------ DATASET ENTRIES
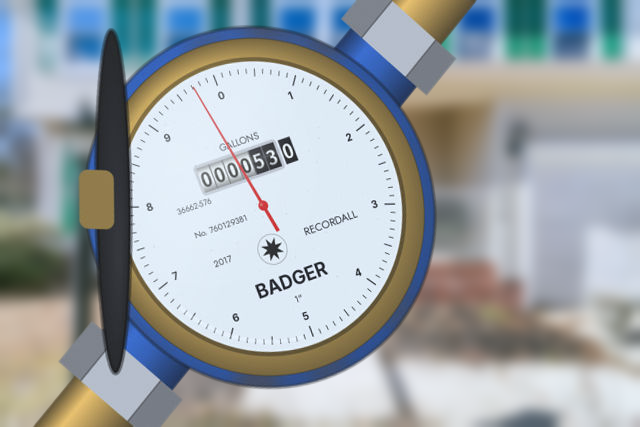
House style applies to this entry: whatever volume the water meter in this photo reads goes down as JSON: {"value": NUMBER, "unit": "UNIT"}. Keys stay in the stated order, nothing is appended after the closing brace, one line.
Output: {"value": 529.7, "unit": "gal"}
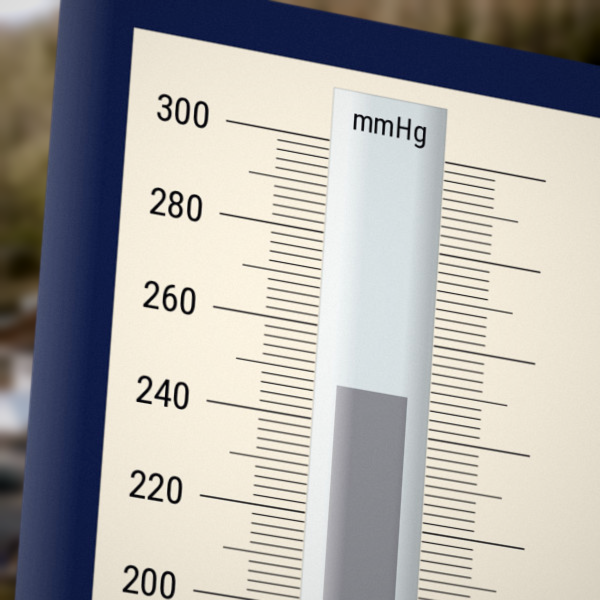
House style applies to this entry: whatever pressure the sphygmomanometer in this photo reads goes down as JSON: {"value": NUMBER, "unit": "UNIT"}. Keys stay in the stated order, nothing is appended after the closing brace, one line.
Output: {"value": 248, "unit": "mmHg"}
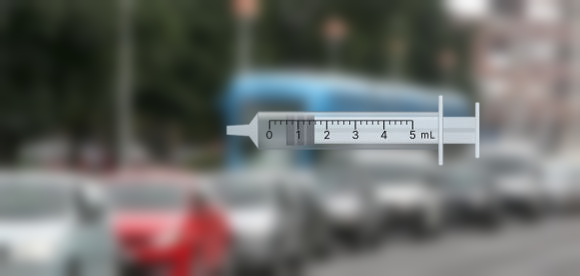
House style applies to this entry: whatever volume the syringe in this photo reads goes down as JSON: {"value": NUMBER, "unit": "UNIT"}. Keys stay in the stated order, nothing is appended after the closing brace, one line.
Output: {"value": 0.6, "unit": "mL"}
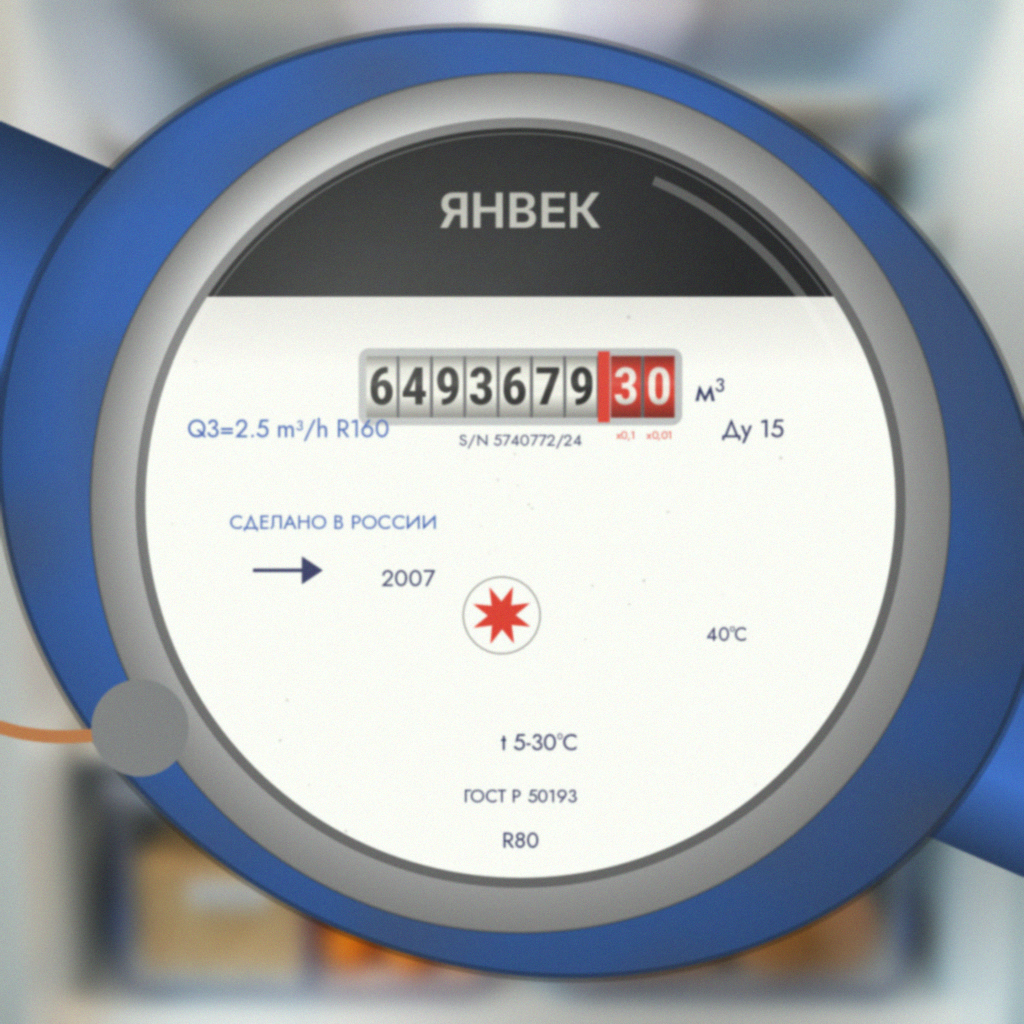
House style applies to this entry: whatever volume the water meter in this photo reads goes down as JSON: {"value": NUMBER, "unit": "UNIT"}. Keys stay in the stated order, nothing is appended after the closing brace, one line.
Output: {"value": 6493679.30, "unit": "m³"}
------------
------ DATASET ENTRIES
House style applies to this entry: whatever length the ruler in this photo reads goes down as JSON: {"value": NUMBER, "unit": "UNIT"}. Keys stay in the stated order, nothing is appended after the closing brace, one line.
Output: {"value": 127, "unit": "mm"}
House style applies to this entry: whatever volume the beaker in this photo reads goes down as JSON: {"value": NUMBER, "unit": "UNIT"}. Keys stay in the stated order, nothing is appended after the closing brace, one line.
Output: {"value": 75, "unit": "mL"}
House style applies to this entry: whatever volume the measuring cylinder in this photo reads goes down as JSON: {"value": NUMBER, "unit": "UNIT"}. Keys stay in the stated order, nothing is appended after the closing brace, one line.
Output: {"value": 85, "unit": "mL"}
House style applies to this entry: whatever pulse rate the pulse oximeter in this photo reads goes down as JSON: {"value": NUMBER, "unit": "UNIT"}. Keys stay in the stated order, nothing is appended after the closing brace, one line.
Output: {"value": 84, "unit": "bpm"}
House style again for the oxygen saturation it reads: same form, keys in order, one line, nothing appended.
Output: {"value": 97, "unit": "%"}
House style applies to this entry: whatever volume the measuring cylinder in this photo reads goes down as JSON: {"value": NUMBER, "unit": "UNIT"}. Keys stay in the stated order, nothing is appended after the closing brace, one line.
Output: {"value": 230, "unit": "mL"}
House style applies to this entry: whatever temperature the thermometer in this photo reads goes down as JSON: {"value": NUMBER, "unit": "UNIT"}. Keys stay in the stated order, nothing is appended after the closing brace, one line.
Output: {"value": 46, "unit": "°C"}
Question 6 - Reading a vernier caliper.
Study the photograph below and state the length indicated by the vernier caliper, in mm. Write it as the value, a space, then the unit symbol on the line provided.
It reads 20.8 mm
------------
TASK GOAL –
Count the lines of the listing above that contain the word "caliper". State only the number.

ANSWER TO THIS PROBLEM –
2